Quando se
começa a ler um livro, as expectativas sobre ele podem ser maiores ou menores.
Sobre o Zorro, não tínhamos uma expectativa muito além. Sabíamos que Allende
escreve bem (temos a experiência da trilogia d’ “As Aventuras da Águia e do
Jaguar”). “Zorro – o começo da lenda”, sendo a oferta de uma editora por uma
outra compra, pensamos que seria um livro pouco interessante. Pensamento mais
errado.
Lançado em
2005, este é o 13.º romance da autora. São 443 páginas de uma escrita arrebatadora
e fluída.
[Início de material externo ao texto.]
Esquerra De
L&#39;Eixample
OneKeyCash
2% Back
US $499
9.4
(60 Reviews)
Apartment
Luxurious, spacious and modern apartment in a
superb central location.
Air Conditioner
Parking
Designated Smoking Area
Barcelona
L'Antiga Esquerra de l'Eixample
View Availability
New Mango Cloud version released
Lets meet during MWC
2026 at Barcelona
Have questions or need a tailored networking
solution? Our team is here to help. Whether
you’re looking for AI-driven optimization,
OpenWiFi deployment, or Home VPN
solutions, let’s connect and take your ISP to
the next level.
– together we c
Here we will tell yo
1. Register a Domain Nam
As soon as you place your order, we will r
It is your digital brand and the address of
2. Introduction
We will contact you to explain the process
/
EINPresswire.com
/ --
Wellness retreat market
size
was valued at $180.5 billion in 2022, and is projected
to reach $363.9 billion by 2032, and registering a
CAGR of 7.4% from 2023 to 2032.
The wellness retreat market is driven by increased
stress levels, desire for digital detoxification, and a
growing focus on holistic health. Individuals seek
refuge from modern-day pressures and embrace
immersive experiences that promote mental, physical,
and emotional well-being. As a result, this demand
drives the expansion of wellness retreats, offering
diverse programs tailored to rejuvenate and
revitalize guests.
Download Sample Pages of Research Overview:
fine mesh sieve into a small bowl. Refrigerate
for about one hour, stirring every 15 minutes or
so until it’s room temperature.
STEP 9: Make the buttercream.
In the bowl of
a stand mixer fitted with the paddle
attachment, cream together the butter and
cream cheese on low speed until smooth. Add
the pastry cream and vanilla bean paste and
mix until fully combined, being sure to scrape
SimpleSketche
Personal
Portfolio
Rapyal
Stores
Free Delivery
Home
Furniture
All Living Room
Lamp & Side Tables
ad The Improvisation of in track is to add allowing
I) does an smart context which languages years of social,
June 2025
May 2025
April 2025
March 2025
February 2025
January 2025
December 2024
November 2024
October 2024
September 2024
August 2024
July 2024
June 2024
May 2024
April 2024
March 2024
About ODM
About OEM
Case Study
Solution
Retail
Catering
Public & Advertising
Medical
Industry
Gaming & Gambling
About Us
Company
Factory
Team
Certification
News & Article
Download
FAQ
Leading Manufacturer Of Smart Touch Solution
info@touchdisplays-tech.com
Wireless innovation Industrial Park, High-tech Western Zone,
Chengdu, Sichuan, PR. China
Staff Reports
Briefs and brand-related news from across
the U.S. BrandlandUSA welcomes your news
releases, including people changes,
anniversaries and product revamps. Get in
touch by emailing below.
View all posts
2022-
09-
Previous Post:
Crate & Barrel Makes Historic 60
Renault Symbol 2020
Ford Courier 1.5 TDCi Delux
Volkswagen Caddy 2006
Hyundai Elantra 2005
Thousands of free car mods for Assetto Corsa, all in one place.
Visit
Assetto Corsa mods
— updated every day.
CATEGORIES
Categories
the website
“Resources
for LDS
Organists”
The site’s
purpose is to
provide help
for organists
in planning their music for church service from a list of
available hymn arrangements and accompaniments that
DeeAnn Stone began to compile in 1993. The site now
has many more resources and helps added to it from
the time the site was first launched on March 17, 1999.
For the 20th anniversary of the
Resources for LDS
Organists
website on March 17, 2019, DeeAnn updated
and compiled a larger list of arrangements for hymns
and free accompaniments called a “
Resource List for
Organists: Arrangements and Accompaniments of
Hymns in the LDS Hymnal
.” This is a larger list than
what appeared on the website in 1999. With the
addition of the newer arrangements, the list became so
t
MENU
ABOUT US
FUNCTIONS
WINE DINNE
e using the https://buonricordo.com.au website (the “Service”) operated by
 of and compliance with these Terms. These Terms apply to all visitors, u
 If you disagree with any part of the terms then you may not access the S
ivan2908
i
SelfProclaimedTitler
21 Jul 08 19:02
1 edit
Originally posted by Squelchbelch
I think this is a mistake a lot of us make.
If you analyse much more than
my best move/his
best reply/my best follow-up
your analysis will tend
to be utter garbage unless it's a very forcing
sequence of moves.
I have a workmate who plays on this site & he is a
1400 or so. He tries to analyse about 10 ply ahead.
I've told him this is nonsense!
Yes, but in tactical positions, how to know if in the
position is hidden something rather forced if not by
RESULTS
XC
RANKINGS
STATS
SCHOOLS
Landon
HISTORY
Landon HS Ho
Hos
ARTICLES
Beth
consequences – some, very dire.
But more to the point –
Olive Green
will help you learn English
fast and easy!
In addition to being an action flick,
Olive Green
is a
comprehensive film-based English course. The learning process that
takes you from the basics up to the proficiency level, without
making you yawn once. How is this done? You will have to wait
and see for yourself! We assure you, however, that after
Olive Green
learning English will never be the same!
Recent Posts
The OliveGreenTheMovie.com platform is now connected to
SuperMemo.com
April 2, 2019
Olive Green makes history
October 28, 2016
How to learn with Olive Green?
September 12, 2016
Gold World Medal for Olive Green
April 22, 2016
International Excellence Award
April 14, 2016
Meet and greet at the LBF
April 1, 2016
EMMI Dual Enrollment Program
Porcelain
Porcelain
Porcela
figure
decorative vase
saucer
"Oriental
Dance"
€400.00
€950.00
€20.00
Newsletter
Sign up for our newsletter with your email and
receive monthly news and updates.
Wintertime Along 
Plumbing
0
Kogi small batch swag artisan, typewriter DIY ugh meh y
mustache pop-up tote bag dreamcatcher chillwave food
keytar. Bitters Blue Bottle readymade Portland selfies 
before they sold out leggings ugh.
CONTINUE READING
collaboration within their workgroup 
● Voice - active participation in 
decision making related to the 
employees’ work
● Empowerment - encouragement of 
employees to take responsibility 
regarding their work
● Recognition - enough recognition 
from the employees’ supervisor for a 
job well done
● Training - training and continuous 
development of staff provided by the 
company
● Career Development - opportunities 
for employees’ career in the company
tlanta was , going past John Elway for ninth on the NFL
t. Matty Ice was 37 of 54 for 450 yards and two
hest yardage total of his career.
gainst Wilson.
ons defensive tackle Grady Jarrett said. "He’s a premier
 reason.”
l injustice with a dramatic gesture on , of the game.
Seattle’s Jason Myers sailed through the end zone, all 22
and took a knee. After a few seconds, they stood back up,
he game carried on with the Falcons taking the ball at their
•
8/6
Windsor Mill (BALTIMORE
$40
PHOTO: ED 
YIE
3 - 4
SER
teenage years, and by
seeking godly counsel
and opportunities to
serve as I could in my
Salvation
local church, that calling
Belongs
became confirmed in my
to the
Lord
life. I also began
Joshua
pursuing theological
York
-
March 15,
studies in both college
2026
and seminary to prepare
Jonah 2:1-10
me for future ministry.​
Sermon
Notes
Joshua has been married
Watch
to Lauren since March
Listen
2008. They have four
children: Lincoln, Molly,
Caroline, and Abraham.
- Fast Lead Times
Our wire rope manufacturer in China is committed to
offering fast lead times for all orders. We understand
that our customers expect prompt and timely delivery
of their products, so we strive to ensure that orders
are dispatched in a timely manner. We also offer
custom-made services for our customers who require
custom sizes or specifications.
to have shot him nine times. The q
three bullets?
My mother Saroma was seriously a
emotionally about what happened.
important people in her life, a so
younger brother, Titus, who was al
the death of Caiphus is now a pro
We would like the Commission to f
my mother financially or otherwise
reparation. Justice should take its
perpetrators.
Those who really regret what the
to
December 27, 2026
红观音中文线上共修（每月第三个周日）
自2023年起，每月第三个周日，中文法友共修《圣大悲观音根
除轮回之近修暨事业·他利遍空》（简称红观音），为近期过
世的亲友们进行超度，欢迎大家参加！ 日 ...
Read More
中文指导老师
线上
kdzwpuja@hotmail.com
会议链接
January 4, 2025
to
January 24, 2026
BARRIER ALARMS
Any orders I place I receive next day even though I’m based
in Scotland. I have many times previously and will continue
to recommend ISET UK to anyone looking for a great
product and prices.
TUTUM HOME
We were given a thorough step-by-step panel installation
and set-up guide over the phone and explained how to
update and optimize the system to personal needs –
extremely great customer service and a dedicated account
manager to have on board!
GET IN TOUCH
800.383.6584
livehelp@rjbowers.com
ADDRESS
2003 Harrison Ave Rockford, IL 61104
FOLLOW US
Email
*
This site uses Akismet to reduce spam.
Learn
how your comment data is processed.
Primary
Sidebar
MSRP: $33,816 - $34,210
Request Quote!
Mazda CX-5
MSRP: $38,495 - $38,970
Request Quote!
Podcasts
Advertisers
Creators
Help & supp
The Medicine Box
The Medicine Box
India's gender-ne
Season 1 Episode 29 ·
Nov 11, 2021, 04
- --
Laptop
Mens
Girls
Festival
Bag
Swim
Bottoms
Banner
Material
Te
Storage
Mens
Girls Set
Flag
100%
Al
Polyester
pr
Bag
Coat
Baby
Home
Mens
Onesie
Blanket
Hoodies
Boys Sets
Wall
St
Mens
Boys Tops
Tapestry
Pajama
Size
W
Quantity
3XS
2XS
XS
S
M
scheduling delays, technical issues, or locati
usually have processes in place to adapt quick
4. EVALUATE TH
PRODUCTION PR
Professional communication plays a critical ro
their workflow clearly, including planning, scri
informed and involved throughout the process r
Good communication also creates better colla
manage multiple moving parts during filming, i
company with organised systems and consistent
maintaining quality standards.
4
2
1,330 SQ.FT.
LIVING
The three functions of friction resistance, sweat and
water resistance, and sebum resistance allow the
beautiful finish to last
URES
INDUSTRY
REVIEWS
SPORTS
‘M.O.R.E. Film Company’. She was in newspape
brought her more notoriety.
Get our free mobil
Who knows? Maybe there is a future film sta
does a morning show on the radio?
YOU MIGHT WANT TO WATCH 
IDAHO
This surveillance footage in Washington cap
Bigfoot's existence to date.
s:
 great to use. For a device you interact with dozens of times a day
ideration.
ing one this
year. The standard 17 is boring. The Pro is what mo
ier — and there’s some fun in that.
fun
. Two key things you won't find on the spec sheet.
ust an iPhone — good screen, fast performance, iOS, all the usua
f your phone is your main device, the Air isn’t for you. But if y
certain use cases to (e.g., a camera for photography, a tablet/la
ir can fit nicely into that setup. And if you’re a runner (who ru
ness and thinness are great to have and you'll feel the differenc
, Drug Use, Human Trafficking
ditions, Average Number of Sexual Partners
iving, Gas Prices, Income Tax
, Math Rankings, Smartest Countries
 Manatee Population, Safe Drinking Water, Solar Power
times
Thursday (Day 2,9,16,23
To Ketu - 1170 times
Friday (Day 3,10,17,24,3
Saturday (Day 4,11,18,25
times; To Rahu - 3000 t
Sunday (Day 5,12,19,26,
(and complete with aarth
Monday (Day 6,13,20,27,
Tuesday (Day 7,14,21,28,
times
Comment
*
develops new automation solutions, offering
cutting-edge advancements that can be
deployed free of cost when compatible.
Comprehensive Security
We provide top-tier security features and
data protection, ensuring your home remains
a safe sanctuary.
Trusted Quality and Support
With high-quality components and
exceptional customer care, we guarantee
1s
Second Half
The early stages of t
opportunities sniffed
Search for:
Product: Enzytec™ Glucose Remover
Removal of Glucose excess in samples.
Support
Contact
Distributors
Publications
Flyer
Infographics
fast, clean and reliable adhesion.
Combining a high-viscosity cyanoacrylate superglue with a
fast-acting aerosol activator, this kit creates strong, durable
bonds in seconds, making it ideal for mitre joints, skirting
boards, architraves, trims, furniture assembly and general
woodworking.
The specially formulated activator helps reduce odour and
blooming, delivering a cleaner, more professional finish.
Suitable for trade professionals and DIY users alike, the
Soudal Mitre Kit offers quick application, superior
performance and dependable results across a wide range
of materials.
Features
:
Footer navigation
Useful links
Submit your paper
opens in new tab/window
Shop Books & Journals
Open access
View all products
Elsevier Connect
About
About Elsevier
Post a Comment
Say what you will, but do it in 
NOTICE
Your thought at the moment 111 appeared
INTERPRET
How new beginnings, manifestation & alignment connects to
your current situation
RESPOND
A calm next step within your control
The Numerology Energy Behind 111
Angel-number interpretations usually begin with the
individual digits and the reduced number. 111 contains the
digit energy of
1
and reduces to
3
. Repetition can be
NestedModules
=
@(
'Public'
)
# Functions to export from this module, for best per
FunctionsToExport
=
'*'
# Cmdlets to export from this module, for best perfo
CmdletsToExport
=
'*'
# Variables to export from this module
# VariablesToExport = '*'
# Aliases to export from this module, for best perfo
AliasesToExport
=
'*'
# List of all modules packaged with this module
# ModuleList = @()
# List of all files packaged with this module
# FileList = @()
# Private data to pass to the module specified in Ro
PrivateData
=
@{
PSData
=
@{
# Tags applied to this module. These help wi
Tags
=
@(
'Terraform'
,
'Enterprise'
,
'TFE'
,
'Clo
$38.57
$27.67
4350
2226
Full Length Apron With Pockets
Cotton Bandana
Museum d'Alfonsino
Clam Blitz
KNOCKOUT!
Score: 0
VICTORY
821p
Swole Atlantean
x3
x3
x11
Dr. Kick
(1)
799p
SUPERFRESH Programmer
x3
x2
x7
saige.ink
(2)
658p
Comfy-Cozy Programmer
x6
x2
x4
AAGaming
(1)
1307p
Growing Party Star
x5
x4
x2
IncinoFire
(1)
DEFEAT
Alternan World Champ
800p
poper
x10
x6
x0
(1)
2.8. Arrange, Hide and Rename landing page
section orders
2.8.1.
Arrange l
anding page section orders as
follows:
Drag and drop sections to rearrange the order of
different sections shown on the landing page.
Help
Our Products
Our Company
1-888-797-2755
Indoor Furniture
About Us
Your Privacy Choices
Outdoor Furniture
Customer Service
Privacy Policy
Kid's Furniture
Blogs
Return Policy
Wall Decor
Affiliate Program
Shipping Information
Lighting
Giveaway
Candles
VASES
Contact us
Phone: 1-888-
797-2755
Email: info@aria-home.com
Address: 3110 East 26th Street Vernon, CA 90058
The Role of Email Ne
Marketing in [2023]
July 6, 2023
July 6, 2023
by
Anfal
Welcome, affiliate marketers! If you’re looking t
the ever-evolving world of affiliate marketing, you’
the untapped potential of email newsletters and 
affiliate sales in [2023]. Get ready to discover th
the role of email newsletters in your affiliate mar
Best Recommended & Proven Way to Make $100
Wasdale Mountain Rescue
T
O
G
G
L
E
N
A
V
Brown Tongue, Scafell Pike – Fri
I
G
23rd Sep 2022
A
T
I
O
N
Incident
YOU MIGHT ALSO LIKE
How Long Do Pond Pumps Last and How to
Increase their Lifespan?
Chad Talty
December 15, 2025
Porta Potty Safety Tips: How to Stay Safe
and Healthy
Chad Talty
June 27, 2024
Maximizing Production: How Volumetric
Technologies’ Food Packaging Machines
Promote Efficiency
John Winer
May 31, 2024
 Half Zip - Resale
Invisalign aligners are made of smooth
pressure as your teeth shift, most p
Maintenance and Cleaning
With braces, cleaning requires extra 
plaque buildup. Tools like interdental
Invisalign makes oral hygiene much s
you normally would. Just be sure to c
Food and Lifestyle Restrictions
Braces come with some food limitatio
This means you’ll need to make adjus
Apesar de não ser um romance que procura atingir um ponto alto – um clímax,
deparamo-nos sim com pequenas narrativas de encaixe umas nas outras, os episódios
que levaram à transformação de Dom Diego de La Vega no Zorro. Tendo pegado numa
personagem com oitenta anos, Allende conseguiu reinventar a lacuna biográfica
desta: o período que media o conhecimento dos seus pais até ao seu regresso de
Espanha, onde recebeu uma educação diferente da que teria na Califórnia
espanhola.
Narrado na
primeira pessoa por uma das personagens, que apenas na última parte se revela,
passados 25 anos do regresso à Califórnia. Um relato pontuado por um bom humor
incessante de passagens tão deliciosas quanto esta:
“Durante
várias semanas no mar alto os rapazes nunca dispuseram de um momento de
privacidade; até as funções mais elementares eram levadas a cabo à vista dos
outros num balde, se havia ondulação, ou, em caso contrário, sentados numa
tábua com um buraco diretamente sobre o mar. Ninguém sabe como se arranjou a
púdica filha do auditor, porque nunca a viram despejar um bacio. Os marinheiros
trocavam apostas a esse respeito, primeiro mortos de riso e depois assustados,
porque uma obstipação tão perseverante parecia coisa de bruxaria” (p. 120)
Um romance
que mais que nos transportar para o mundo daquelas personagens, nos alerta para
o tempo negro da escravatura e do desrespeito aos índios. Num cenário de
abusos, era ao Zorro que competia fazer justiça.